An Experimental Analysis of a Fundamental Subject
As a third type of scientific study we may take certain recent laboratory investigations of reading. Reading is the most important subject taught in the schools; yet there are the widest differences in the results secured with different pupils. It is the duty of the schools to find out what constitutes the difference between good readers and bad readers, in order that both classes may be improved.

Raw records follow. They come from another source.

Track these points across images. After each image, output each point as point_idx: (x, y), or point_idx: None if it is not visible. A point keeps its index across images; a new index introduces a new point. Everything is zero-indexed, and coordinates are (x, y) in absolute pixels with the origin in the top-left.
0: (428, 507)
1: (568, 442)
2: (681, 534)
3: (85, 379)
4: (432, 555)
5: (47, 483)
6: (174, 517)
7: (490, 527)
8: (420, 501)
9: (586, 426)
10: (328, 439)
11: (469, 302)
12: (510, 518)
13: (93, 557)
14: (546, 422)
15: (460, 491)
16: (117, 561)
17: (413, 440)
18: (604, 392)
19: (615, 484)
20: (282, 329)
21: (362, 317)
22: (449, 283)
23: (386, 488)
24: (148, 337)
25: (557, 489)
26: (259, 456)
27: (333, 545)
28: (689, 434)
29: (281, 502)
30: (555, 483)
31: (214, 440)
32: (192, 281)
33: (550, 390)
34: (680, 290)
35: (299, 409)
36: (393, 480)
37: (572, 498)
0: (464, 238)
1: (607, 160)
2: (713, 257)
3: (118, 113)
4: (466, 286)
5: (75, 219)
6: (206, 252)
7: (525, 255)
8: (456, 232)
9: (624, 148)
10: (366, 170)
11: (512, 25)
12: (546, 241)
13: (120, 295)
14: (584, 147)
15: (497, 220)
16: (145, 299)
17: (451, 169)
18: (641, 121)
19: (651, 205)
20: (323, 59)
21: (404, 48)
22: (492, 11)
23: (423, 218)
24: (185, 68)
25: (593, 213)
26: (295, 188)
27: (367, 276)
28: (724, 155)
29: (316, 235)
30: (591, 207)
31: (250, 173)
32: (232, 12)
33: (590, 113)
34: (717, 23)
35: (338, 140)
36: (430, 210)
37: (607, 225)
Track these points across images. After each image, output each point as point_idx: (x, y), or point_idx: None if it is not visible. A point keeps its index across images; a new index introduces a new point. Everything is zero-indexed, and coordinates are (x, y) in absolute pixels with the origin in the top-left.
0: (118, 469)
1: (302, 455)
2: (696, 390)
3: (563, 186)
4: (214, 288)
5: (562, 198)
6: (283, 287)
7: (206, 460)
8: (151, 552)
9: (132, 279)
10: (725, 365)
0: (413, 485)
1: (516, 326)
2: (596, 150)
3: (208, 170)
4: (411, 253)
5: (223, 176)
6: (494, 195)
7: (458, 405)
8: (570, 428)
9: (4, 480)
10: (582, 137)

The method of these studies consists in photographing the reader’s eyes as they travel along printed lines. The number and length of the pauses are thus determined. It is found in general that competent readers see more at a glance than do poor readers. Furthermore, it is found that different types of reading are radically different; thus there is a marked difference between oral and silent reading. The importance of distinguishing these two types of reading lies in the fact that most of the teaching of reading in the elementary schools is by means of the oral method. Most of the demands of later life, and all of the demands made upon pupils when they study textbooks in geography and history and the other subjects of the school course, call for ability in silent reading. The results of investigations can be briefly stated in the following averages: the average numbers of pauses per line in oral reading for adults, high-school pupils, and elementary-school pupils, reading passages of different grades of difficulty, are 8.2, 8.6, and 8.1, while the corresponding averages for silent reading are 6.5, 7, and 6.3. These figures mean that the eye makes more pauses along a printed line when the reader is reading orally than when he is reading silently. Oral reading is therefore a more laborious, difficult form of reading. Furthermore, the time spent in each pause is greater in oral reading. The averages in thousandths of a second for oral reading for the three classes of readers are 380.8, 372.9, 398, while the corresponding figures for silent reading are 308.2, 311.1, and 314.[5] These figures show that oral reading is slow as well as laborious.
It would require more discussion than is appropriate at this point to bring out the full meaning of such facts as these. Enough appears on the surface of the results, however, to make it quite evident that the school ought not to emphasize oral reading in the upper grades as it does to-day. The daily oral-reading drill in the seventh and eighth grades imposes on the pupils a slow, clumsy form of reading at a time when they ought to be cultivating the power of rapid silent reading.
It is by means of investigations of this kind that each of the subjects of instruction is being examined, and as a result schoolwork is increasingly developing effective methods of cultivating children’s intellectual powers. The work of analyzing each of the subjects will be slow and will require the coöperation of many investigators, but in several subjects, especially in the elementary schools, an encouraging beginning has been made.
A Study of the Relation of Education to General Social Life
A fourth and final example can be borrowed from studies made in the city of Minneapolis of the opportunities for trade training in that city, of the number of workmen needed in each of the trades, and of the kind of preparation required for efficiency in each branch of labor. An industrial and educational survey of the community was undertaken for the specific purpose of adapting educational organization to the practical needs of the community.[6] Such a study recognizes the fact that the school is but one among many social institutions and that the school must find its proper place in community life through a thorough scientific study of other more general social activities.
The Scientific Study of Educational Problems
Here, again, it is by no means asserted that the solution of the problem of training workers for the industries has been found. It can, however, be stated with complete assurance that both the school and the community will proceed with greater intelligence if the facts are carefully canvassed in advance.
The spirit of patient, detailed scientific study is more and more dominating the schools. There are some who, impatient at the labor involved in such studies, would rush forward to radical experimentation. Fortunately, even such rash reformers are becoming convinced that they need to keep records of their results in order to prove the success of the changes which they have made. As a result, they too are taking on some of the forms of science, though they do not adopt the full program of patient study of conditions.